# Lather, Rinse, Repeat: Life at Kandahar Airfield



## toyotatundra (1 Jul 2011)

> Back in 2007, Kandahar Airfield (KAF) in every aspect was your average small town of 15,000 people — we had fire and police departments, a post office, bus routes, coffee shops and restaurants, shops, banks, garages.
> 
> The main difference was that everyone dressed more or less the same and carried high-powered firearms (so maybe it’s an average small Texas town). And with any small town there is only so many things to do in the run of a day.

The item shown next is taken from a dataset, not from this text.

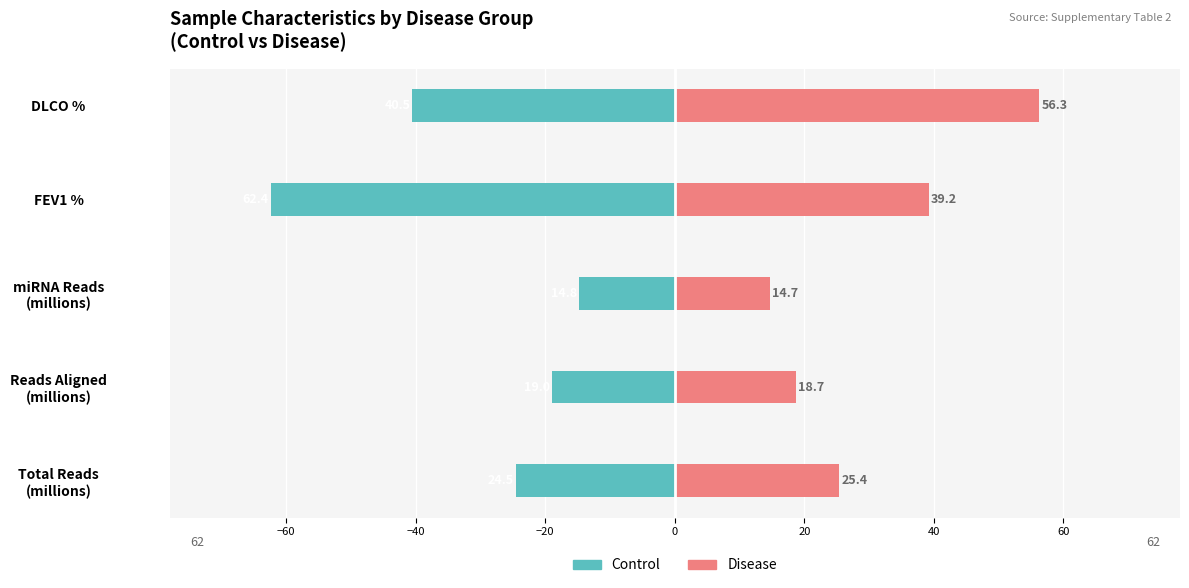

Rank the series by their maximum value, from lowest to highest.

Control, Disease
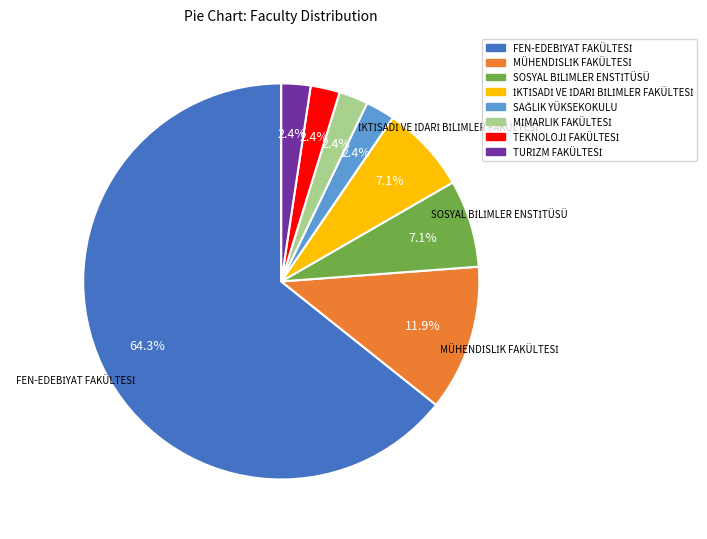

Is there any slice that represents more than half of the pie?

Yes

http://afghanistan.nationalpost.com/lather-rinse-repeat-life-at-kandahar-airfield/


----------



## KAFoodie (26 Jul 2011)

If you want real info on at least one aspect of life at KAF, my food critics blog of the KAF eateries may make you smile. justdfacsmaam.wordpress.com
I'm retired Cdn military and been working as a civie in KAF for 2 1/2 years so I know what I'm talking about...probably more than the National Post does.


----------



## Big Foot (31 Aug 2011)

KAFoodie, just read your blog, couldn't help but laugh.  I'm now using it to tell people what life is like over here, especially now that you've branched out from just reviewing DFACs.  Keep up the good work!


----------



## Pieman (31 Aug 2011)

Got trapped in KAF for a little bit myself. Don't miss it at all. Loved being out on the road or in a FOB. Although there is a lot less to do in a FOB, the time seemed to pass more easily.


----------



## KAFoodie (4 Nov 2011)

Thanks...more updates on the blog now: justdfacsmaam.wordpress.com


----------



## eurowing (4 Nov 2011)

It is a great read.  Hi to the boys and the girl.


----------